Started by Sengin, June 01, 2008, 01:07:08 AM

Previous topic - Next topic

Sengin

So I've got a question about a possible technique or idea using threads, but don't know how what it's called or how to implement it.  Say you have a small function that you can run in parallel.  So you create a thread for it.  It finishes its task, but instead of wanting it to destruct, you want to suspend it for an indefinite amount of time.  Then when you need its help again (say to spilt up the time initializing a huge array or processing the elements in a huge array), you wake it up, it jumps to the beginning of a function which does something (say in this case helps initialize an array), and when it finishes it gets suspended again.  So it's like this worker you can call to lend an extra set of hands whenever you need it to.  This would improve efficiency because each time you need a little help you aren't constructing and destrucing a thread and all the initialization of each one, for just a small service.  With all the setup, it wouldn't really improve much at all.  Does anyone know what this is called or how to implement it (using the Boost library would be the best solution, but I'll take one using standard Windows functions if you got it)?  The only way I've come up with is to put everything you'd want it to do in the same function, and just have the thread suspend itself after each little bit of code, and have the main thread resume it when necessary, but I know it's bad design and relies on a global boolean value...  If you don't know what I mean, maybe the code below will help explain (but just think of it not all in the same function).  I've been told it can be done (but not how) and that it might be called a worker thread, but search results have turned up nothing.  Thanks for any help, even if it's only the name of the idea of doing something this way.

#include <windows.h>

DWORD WINAPI doThreadProcessing(void* param);
bool stop = false;
HANDLE thread;
const int arrLength = 100000;
int arr1[arrLength];

int main(int argc, char** argv)
{
int i = 0;
unsigned long int threadID;

thread = CreateThread(NULL, 0, doThreadProcessing, (void*) i, 0, &threadID);
//I know the thread has to have THREAD_SUSPEND_RESUME in a security attribute

int x;
for(x = 0; x < arrLength; x+=2)
{
arr1[x] = 0;
}

//do some stuff......

while(!stop)
{
Sleep(10);
}
stop = false;
ResumeThread(thread);

for(x = 0; x < arrLength; x+=2)
{
if(arr1[x] >= 5)
arr1[x] = 5;
}

CloseHandle(thread);
return 0;
}

DWORD WINAPI doThreadProcessing(void* param)
{
int y;
for(y = 1; y < arrLength; y+=2)
{
arr1[y] = 0;
}

stop = true;
SuspendThread(thread);

for(y = 0; y < arrLength; y+=2)
{
if(arr1[y] >= 5)
arr1[y] = 5;
}

SuspendThread(thread);

//...etc... for small tasks that wouldn't really benefit from
//contructing and destructing a new thread each time

return 0;
}

Matt

#1
That's right, this would be called a "worker thread". Worker threads are sometimes organised by a thread pool. There appears to be a good set of links to articles in the Wikipedia entry for the "thread pool" pattern.

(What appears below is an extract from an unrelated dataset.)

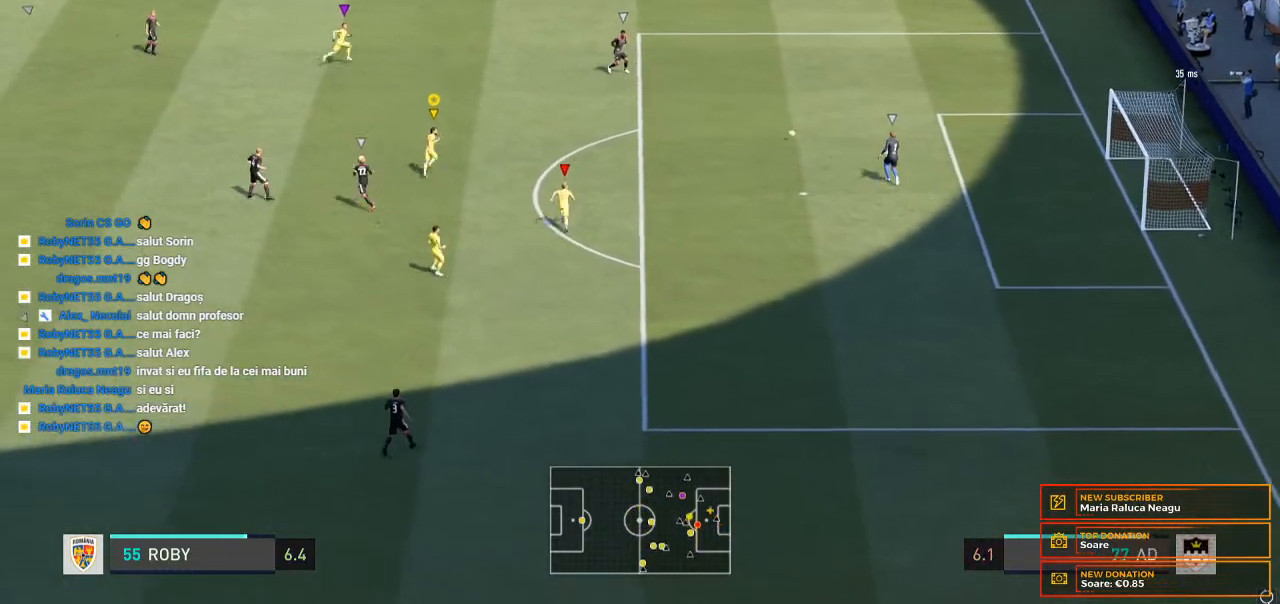
{"buttons": [], "left_stick": "up-left", "right_stick": "center", "events": [[367, "R2", "up"], [500, "left_stick", "up-left"]]}
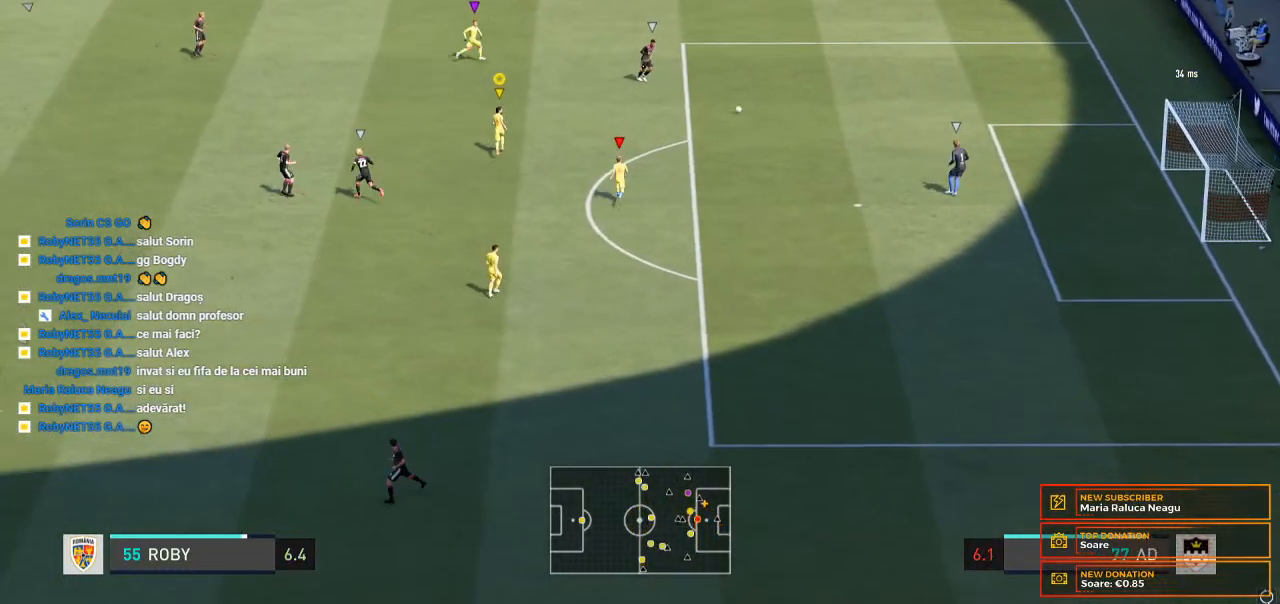
{"buttons": ["R2"], "left_stick": "up-left", "right_stick": "center", "events": [[133, "R2", "down"]]}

http://en.wikipedia.org/wiki/Thread_pool_pattern

Read as much as you can on the subject, even if it's related to another language such as Java.

Depending on your goals, you might not need a thread pool as such.

It could work like this. Each worker thread runs a loop. Inside the loop it waits while there are no tasks in the queue, and once a task becomes available it finds out what the task is and performs it. When it has finished the task it either grabs another task and performs that or waits again if there are no tasks. Terragen has a number of worker threads which ask the renderer for the next task (bucket/tile) whenever they have finished their current task. It is possible to keep this fairly simple because a render usually takes a long time, so it's OK for the threads to terminate when there are no tasks left to perform. Generally though, the worker thread just waits while there are no tasks in the queue.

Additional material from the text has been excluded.